*Data section*:
★ ★ ★ ★ ★
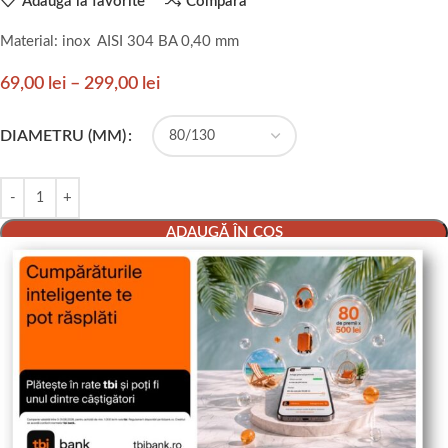
Adaugă la favorite
Compara
Material: inox AISI 304 BA 0,40 mm
69,00
lei
–
299,00
lei
DIAMETRU (MM)
ADAUGĂ ÎN COȘ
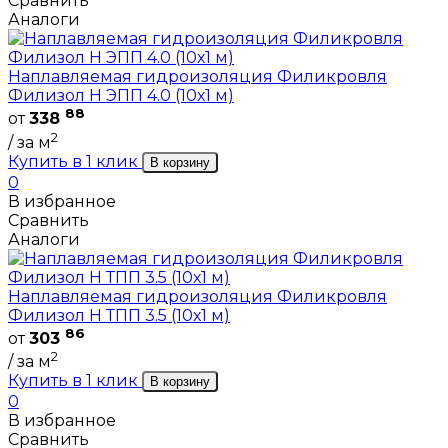
Сравнить
Аналоги
Наплавляемая гидроизоляция Филикровля
Филизол Н ЭПП 4.0 (10х1 м)
88
от
338
2
/ за м
Купить в 1 клик
В корзину
0
В избранное
Сравнить
Аналоги
Наплавляемая гидроизоляция Филикровля
Филизол Н ТПП 3.5 (10х1 м)
86
от
303
2
/ за м
Купить в 1 клик
В корзину
0
В избранное
Сравнить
★ ★ ★ ★ ★
*Problem to solve*: Set down the records again verbatim, with no pictures.

*Answer area*:
Adaugă la favorite
Compara
Material: inox AISI 304 BA 0,40 mm
69,00
lei
–
299,00
lei
DIAMETRU (MM)
ADAUGĂ ÎN COȘ
Сравнить
Аналоги
Наплавляемая гидроизоляция Филикровля
Филизол Н ЭПП 4.0 (10х1 м)
88
от
338
2
/ за м
Купить в 1 клик
В корзину
0
В избранное
Сравнить
Аналоги
Наплавляемая гидроизоляция Филикровля
Филизол Н ТПП 3.5 (10х1 м)
86
от
303
2
/ за м
Купить в 1 клик
В корзину
0
В избранное
Сравнить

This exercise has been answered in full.